(Page-level text extractions)
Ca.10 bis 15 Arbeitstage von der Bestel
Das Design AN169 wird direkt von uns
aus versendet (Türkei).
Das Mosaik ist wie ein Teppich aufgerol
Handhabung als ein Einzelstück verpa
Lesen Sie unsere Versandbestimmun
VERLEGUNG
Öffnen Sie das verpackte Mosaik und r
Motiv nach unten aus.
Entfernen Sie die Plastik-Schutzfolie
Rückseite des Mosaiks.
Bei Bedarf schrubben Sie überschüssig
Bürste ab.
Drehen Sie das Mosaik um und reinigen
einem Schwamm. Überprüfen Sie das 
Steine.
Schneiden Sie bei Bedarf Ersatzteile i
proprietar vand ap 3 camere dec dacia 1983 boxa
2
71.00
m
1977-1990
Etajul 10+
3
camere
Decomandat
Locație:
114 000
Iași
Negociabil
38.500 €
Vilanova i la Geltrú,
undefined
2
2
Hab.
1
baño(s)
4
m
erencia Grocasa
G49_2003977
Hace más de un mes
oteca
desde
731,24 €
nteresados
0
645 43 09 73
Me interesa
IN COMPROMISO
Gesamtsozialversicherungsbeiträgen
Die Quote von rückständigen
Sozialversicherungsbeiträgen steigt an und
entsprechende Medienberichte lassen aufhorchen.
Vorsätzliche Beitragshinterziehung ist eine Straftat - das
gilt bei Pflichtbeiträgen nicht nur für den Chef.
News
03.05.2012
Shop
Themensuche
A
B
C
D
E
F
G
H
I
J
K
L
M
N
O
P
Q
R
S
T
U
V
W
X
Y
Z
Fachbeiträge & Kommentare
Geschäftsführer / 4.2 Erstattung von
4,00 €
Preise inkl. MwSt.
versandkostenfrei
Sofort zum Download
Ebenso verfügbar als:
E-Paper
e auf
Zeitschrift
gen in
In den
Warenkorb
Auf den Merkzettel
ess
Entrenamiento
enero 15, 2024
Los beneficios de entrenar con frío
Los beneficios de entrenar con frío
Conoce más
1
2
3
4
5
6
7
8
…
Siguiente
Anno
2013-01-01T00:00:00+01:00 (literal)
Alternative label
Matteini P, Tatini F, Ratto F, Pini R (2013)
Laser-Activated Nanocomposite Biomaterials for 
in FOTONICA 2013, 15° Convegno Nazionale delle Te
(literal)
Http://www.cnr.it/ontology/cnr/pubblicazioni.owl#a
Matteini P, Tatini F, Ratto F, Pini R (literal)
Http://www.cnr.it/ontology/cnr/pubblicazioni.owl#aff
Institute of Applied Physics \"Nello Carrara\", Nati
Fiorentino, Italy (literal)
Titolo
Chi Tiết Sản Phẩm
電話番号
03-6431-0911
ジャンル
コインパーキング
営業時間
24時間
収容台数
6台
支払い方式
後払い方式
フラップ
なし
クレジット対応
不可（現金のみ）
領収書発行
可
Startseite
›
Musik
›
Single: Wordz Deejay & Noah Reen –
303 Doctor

### TASK TO COMPLETE
Nothing in the entries above should differ when you return them in full.

### SOLUTION BELOW
Ca.10 bis 15 Arbeitstage von der Bestel
Das Design AN169 wird direkt von uns
aus versendet (Türkei).
Das Mosaik ist wie ein Teppich aufgerol
Handhabung als ein Einzelstück verpa
Lesen Sie unsere Versandbestimmun
VERLEGUNG
Öffnen Sie das verpackte Mosaik und r
Motiv nach unten aus.
Entfernen Sie die Plastik-Schutzfolie
Rückseite des Mosaiks.
Bei Bedarf schrubben Sie überschüssig
Bürste ab.
Drehen Sie das Mosaik um und reinigen
einem Schwamm. Überprüfen Sie das 
Steine.
Schneiden Sie bei Bedarf Ersatzteile i
proprietar vand ap 3 camere dec dacia 1983 boxa
2
71.00
m
1977-1990
Etajul 10+
3
camere
Decomandat
Locație:
114 000
Iași
Negociabil
38.500 €
Vilanova i la Geltrú,
undefined
2
2
Hab.
1
baño(s)
4
m
erencia Grocasa
G49_2003977
Hace más de un mes
oteca
desde
731,24 €
nteresados
0
645 43 09 73
Me interesa
IN COMPROMISO
Gesamtsozialversicherungsbeiträgen
Die Quote von rückständigen
Sozialversicherungsbeiträgen steigt an und
entsprechende Medienberichte lassen aufhorchen.
Vorsätzliche Beitragshinterziehung ist eine Straftat - das
gilt bei Pflichtbeiträgen nicht nur für den Chef.
News
03.05.2012
Shop
Themensuche
A
B
C
D
E
F
G
H
I
J
K
L
M
N
O
P
Q
R
S
T
U
V
W
X
Y
Z
Fachbeiträge & Kommentare
Geschäftsführer / 4.2 Erstattung von
4,00 €
Preise inkl. MwSt.
versandkostenfrei
Sofort zum Download
Ebenso verfügbar als:
E-Paper
e auf
Zeitschrift
gen in
In den
Warenkorb
Auf den Merkzettel
ess
Entrenamiento
enero 15, 2024
Los beneficios de entrenar con frío
Los beneficios de entrenar con frío
Conoce más
1
2
3
4
5
6
7
8
…
Siguiente
Anno
2013-01-01T00:00:00+01:00 (literal)
Alternative label
Matteini P, Tatini F, Ratto F, Pini R (2013)
Laser-Activated Nanocomposite Biomaterials for 
in FOTONICA 2013, 15° Convegno Nazionale delle Te
(literal)
Http://www.cnr.it/ontology/cnr/pubblicazioni.owl#a
Matteini P, Tatini F, Ratto F, Pini R (literal)
Http://www.cnr.it/ontology/cnr/pubblicazioni.owl#aff
Institute of Applied Physics \"Nello Carrara\", Nati
Fiorentino, Italy (literal)
Titolo
Chi Tiết Sản Phẩm
電話番号
03-6431-0911
ジャンル
コインパーキング
営業時間
24時間
収容台数
6台
支払い方式
後払い方式
フラップ
なし
クレジット対応
不可（現金のみ）
領収書発行
可
Startseite
›
Musik
›
Single: Wordz Deejay & Noah Reen –
303 Doctor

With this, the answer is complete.